Now that the soil fertility requirements have been completed, it’s on to the planning and planting process.  One of the biggest challenges these days, especially if you have a small number of acres in the field, is finding someone with equipment the right size to fit the field and a willingness to do the job in a timely fashion.  Of course even if you’re lucky enough to find the equipment and operator, cost is going to be a critical factor when making the decisions of what parts of the plan are actually doable.  Another factor that has become more of a challenge in recent years is the availability of forage seed of the selected species and variety.  Many forage seed production fields have been converted to row crop production and in some locations restrictions on burning seed production fields have allowed disease issues such as ‘choke’ to reduce forage seed yield potential.
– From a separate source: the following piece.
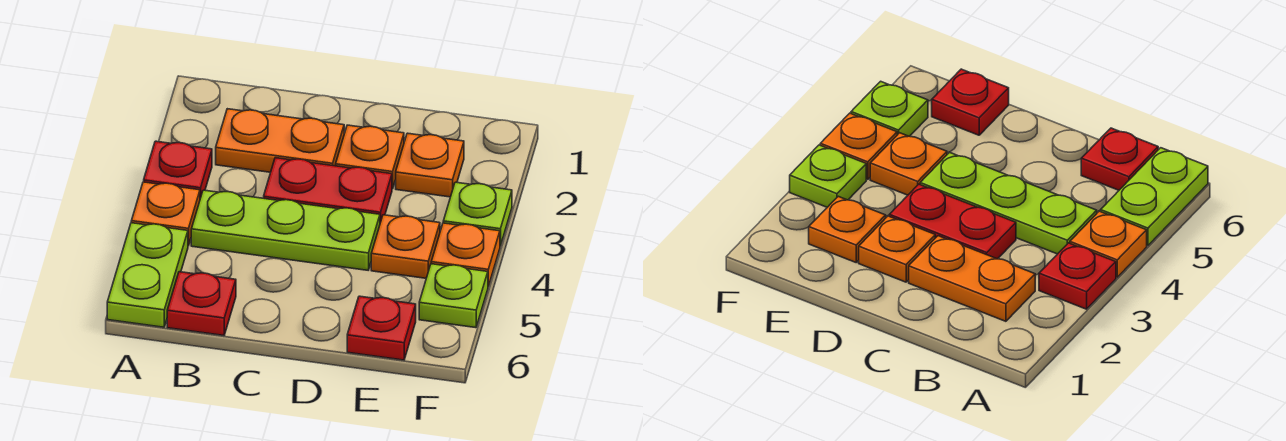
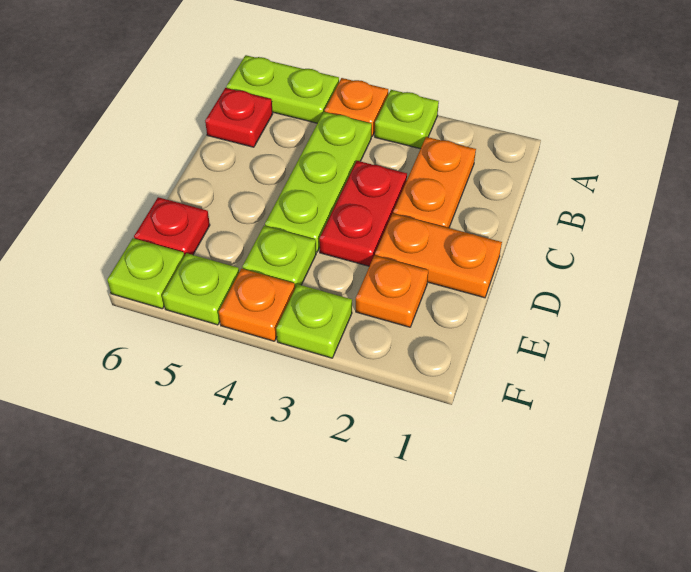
red 1x1 plate [144,141,212,198] -> lime 1x1 plate [375,90,439,149]
orange 1x1 plate [336,125,404,189] -> orange 1x2 plate [375,214,502,298]
orange 1x1 plate [371,215,440,278] -> lime 1x1 plate [242,226,316,288]
none -> lime 1x1 plate [107,238,184,309]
In planning the whole procedure, your time will be a valuable asset.  With high prices, limited seed supplied, and challenges in finding equipment and help to fertilize, lime, control weeds, and plant seeds, the time you take to shop around should pay big benefits.  July and August are the time to do these chores since the fall planting season is right around the corner.

For planting date, forage agronomists often list from mid-August through September as being the time to plant as long as soil moisture is adequate.  Soil moisture for many hay producers and grazers in the state and region really will be at critically low levels for much of August.  This can extend late into September due to the drought and hot weather conditions we usually experience during July and August.  With all our pre-planning and planning activities, the final decision on when to plant and even whether to plant on time will be determined by the weather conditions during August and September.  You may be tempted to plant as soon as the field receives the first rainfall in the planting window but you should keep in mind that if the deeper layers of soil are deficient in moisture the new planting will likely fail if fall turns dry.  Use a shovel or your soil probe to test the soil for moisture at the 6 to 12 inch depth.  If the field hasn’t received enough rainfall to supply this soil depth with at least some water, a new planting will be very much at risk if rain events do not continue from planting until winter dormancy takes hold.  Only you know the amount of risk you are willing to take to establish the new seeding this season and none of us know what the future weather will be.

What if enough rain to supply water to the deeper soil layers doesn’t fall until very late in September?  Certain species, such as low alkaloid reed canary grass, require a specific amount of time between planting and first frost (six weeks minimum for reed canary grass) but almost all species will not only yield less the following year but take a lot more time to reach full establishment if planted late.  Again, the hay producer or grazer must evaluate the amount of risk they are willing to take on when deciding to plant after September.

You should maintain frequent contact with your fertilizer/lime dealer, seed dealer, equipment supplier, and others who will be helping you with the process of planting the new pasture or hay field.  If you will be using equipment provided through the county conservation districts, be sure to get your name on the list as early as possible since many folks may want to seed about the same time when moisture conditions become favorable.